**EXERCISE INSTRUCTIONS:** Print, in exact form, the lines below from the one containing "Table 2. Features comparison of virtual world" through the one containing "Figure 31. Curve", and omit all others.

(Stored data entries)
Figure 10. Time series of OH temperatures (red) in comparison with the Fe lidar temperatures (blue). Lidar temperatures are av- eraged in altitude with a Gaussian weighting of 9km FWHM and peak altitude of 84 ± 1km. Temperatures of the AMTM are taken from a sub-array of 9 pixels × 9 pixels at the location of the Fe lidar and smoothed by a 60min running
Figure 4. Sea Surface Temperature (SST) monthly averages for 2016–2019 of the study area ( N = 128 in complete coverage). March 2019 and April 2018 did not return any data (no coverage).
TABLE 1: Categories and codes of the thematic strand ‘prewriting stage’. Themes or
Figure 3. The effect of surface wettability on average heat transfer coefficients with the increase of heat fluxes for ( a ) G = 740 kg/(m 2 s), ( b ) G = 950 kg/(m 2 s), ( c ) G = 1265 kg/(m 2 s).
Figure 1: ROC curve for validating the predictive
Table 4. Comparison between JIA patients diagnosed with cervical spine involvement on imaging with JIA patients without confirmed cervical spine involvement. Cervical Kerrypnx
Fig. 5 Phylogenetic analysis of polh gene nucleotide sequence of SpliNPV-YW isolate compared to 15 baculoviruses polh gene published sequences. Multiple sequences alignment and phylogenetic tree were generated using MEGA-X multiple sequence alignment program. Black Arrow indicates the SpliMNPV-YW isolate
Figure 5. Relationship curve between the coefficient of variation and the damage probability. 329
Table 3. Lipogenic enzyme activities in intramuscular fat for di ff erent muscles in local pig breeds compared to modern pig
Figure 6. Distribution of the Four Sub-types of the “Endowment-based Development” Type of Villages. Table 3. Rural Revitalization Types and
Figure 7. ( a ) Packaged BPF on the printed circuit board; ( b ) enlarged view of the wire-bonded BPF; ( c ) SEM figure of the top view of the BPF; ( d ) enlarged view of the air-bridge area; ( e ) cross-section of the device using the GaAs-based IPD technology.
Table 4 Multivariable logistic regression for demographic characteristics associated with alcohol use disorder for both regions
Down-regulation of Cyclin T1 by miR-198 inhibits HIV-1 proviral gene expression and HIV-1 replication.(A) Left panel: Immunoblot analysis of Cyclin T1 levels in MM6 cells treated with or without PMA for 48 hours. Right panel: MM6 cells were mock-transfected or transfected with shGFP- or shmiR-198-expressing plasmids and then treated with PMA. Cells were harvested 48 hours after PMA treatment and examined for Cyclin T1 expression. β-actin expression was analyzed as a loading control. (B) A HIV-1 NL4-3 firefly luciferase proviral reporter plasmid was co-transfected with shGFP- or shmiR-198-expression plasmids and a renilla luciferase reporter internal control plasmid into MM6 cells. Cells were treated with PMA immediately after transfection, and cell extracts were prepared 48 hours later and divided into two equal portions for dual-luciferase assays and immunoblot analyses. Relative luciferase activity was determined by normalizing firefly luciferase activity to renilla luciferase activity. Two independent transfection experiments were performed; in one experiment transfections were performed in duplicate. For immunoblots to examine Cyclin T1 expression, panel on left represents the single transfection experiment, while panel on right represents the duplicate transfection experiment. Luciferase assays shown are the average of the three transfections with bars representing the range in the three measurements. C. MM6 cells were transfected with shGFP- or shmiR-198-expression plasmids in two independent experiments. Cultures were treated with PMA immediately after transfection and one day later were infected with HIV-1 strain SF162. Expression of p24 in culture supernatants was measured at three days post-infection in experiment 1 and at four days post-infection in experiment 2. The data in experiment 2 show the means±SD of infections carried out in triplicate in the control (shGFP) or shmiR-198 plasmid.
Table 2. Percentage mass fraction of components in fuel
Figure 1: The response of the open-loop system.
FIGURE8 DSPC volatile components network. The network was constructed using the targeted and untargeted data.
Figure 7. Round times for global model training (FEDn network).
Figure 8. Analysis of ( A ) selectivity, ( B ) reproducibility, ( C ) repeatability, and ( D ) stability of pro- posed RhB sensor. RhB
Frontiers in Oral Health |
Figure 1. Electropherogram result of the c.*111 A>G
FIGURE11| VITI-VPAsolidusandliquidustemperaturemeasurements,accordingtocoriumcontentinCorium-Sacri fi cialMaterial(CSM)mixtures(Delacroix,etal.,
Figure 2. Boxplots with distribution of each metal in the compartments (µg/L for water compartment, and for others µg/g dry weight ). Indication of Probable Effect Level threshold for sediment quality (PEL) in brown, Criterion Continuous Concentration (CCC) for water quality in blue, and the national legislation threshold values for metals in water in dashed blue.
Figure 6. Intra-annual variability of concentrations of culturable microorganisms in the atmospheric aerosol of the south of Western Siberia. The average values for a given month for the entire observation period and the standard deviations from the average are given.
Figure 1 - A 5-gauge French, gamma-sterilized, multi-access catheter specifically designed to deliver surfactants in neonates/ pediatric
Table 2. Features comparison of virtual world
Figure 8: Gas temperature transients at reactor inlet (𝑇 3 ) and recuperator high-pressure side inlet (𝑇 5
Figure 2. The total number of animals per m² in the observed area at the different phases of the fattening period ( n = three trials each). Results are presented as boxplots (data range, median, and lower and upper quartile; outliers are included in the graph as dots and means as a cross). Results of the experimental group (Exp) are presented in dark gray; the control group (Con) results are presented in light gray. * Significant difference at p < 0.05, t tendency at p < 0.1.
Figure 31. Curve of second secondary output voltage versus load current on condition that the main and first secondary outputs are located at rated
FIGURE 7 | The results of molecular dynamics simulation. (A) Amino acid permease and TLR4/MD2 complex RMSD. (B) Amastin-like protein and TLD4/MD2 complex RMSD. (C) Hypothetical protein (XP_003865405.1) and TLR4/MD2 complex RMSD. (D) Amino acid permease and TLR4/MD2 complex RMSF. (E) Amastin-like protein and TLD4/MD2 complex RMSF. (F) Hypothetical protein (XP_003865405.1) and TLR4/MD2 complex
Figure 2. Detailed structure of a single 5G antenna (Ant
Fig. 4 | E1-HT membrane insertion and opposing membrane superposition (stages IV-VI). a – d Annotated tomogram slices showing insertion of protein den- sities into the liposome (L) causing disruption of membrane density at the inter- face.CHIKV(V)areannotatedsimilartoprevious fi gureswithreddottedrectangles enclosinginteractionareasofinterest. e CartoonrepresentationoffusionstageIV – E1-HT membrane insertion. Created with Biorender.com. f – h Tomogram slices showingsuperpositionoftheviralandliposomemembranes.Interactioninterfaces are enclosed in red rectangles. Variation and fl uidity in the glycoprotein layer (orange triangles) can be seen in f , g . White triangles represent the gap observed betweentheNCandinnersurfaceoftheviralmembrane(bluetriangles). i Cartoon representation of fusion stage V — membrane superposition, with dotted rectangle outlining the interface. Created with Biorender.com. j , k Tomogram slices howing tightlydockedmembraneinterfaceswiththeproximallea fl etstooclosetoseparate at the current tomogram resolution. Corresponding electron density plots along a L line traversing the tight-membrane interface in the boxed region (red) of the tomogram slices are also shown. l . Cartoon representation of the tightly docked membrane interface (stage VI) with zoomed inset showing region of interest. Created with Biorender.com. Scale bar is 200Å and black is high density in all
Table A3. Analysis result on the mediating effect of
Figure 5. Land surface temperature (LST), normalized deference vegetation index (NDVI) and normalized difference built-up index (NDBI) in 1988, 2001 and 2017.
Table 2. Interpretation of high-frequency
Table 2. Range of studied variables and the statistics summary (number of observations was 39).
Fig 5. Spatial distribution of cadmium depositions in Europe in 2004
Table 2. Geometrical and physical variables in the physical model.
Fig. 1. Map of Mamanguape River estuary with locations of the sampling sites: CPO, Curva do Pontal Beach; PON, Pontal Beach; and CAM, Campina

**PROBLEM SOLUTION:**
Table 2. Features comparison of virtual world
Figure 8: Gas temperature transients at reactor inlet (𝑇 3 ) and recuperator high-pressure side inlet (𝑇 5
Figure 2. The total number of animals per m² in the observed area at the different phases of the fattening period ( n = three trials each). Results are presented as boxplots (data range, median, and lower and upper quartile; outliers are included in the graph as dots and means as a cross). Results of the experimental group (Exp) are presented in dark gray; the control group (Con) results are presented in light gray. * Significant difference at p < 0.05, t tendency at p < 0.1.
Figure 31. Curve of second secondary output voltage versus load current on condition that the main and first secondary outputs are located at rated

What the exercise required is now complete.